Without the pictures, set down every line of the data exactly.

(Extracted entries)

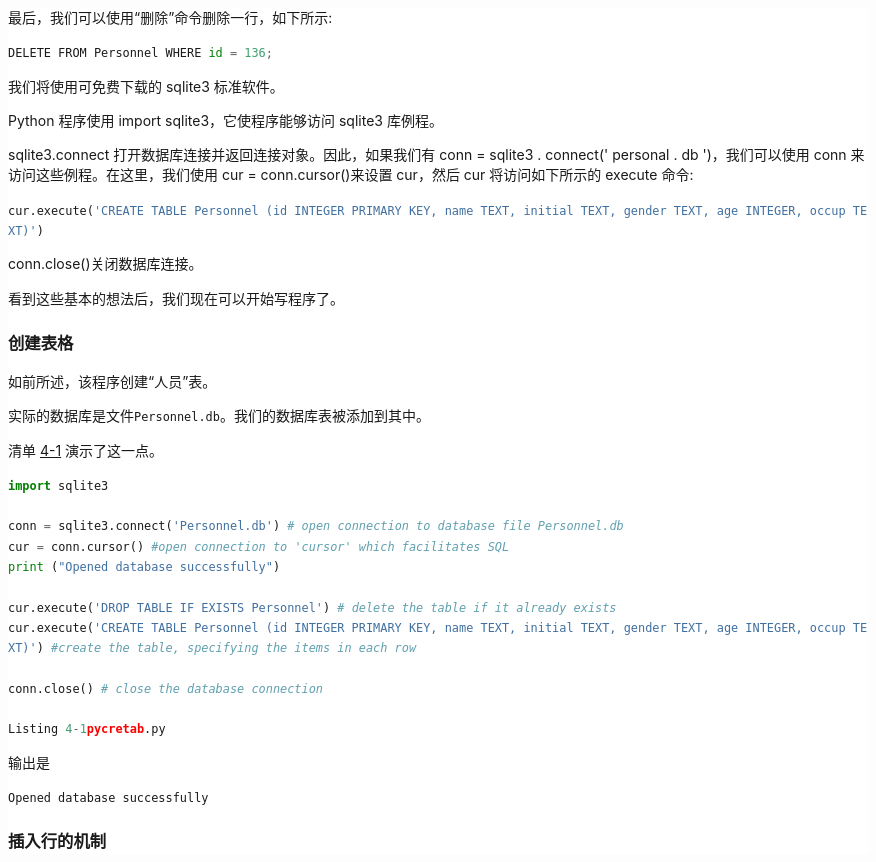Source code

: 最后，我们可以使用“删除”命令删除一行，如下所示:

```py
DELETE FROM Personnel WHERE id = 136;

```

我们将使用可免费下载的 sqlite3 标准软件。

Python 程序使用 import sqlite3，它使程序能够访问 sqlite3 库例程。

sqlite3.connect 打开数据库连接并返回连接对象。因此，如果我们有 conn = sqlite3 . connect(' personal . db ')，我们可以使用 conn 来访问这些例程。在这里，我们使用 cur = conn.cursor()来设置 cur，然后 cur 将访问如下所示的 execute 命令:

```py
cur.execute('CREATE TABLE Personnel (id INTEGER PRIMARY KEY, name TEXT, initial TEXT, gender TEXT, age INTEGER, occup TEXT)')

```

conn.close()关闭数据库连接。

看到这些基本的想法后，我们现在可以开始写程序了。

### 创建表格

如前所述，该程序创建“人员”表。

实际的数据库是文件`Personnel.db`。我们的数据库表被添加到其中。

清单 [4-1](#PC10) 演示了这一点。

```py
import sqlite3

conn = sqlite3.connect('Personnel.db') # open connection to database file Personnel.db
cur = conn.cursor() #open connection to 'cursor' which facilitates SQL
print ("Opened database successfully")

cur.execute('DROP TABLE IF EXISTS Personnel') # delete the table if it already exists
cur.execute('CREATE TABLE Personnel (id INTEGER PRIMARY KEY, name TEXT, initial TEXT, gender TEXT, age INTEGER, occup TEXT)') #create the table, specifying the items in each row

conn.close() # close the database connection

Listing 4-1pycretab.py

```

输出是

```py
Opened database successfully

```

### 插入行的机制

(End Extracted entries)

→ Result of the task
Source code

: 最后，我们可以使用“删除”命令删除一行，如下所示:

```py
DELETE FROM Personnel WHERE id = 136;

```

我们将使用可免费下载的 sqlite3 标准软件。

Python 程序使用 import sqlite3，它使程序能够访问 sqlite3 库例程。

sqlite3.connect 打开数据库连接并返回连接对象。因此，如果我们有 conn = sqlite3 . connect(' personal . db ')，我们可以使用 conn 来访问这些例程。在这里，我们使用 cur = conn.cursor()来设置 cur，然后 cur 将访问如下所示的 execute 命令:

```py
cur.execute('CREATE TABLE Personnel (id INTEGER PRIMARY KEY, name TEXT, initial TEXT, gender TEXT, age INTEGER, occup TEXT)')

```

conn.close()关闭数据库连接。

看到这些基本的想法后，我们现在可以开始写程序了。

### 创建表格

如前所述，该程序创建“人员”表。

实际的数据库是文件`Personnel.db`。我们的数据库表被添加到其中。

清单 [4-1](#PC10) 演示了这一点。

```py
import sqlite3

conn = sqlite3.connect('Personnel.db') # open connection to database file Personnel.db
cur = conn.cursor() #open connection to 'cursor' which facilitates SQL
print ("Opened database successfully")

cur.execute('DROP TABLE IF EXISTS Personnel') # delete the table if it already exists
cur.execute('CREATE TABLE Personnel (id INTEGER PRIMARY KEY, name TEXT, initial TEXT, gender TEXT, age INTEGER, occup TEXT)') #create the table, specifying the items in each row

conn.close() # close the database connection

Listing 4-1pycretab.py

```

输出是

```py
Opened database successfully

```

### 插入行的机制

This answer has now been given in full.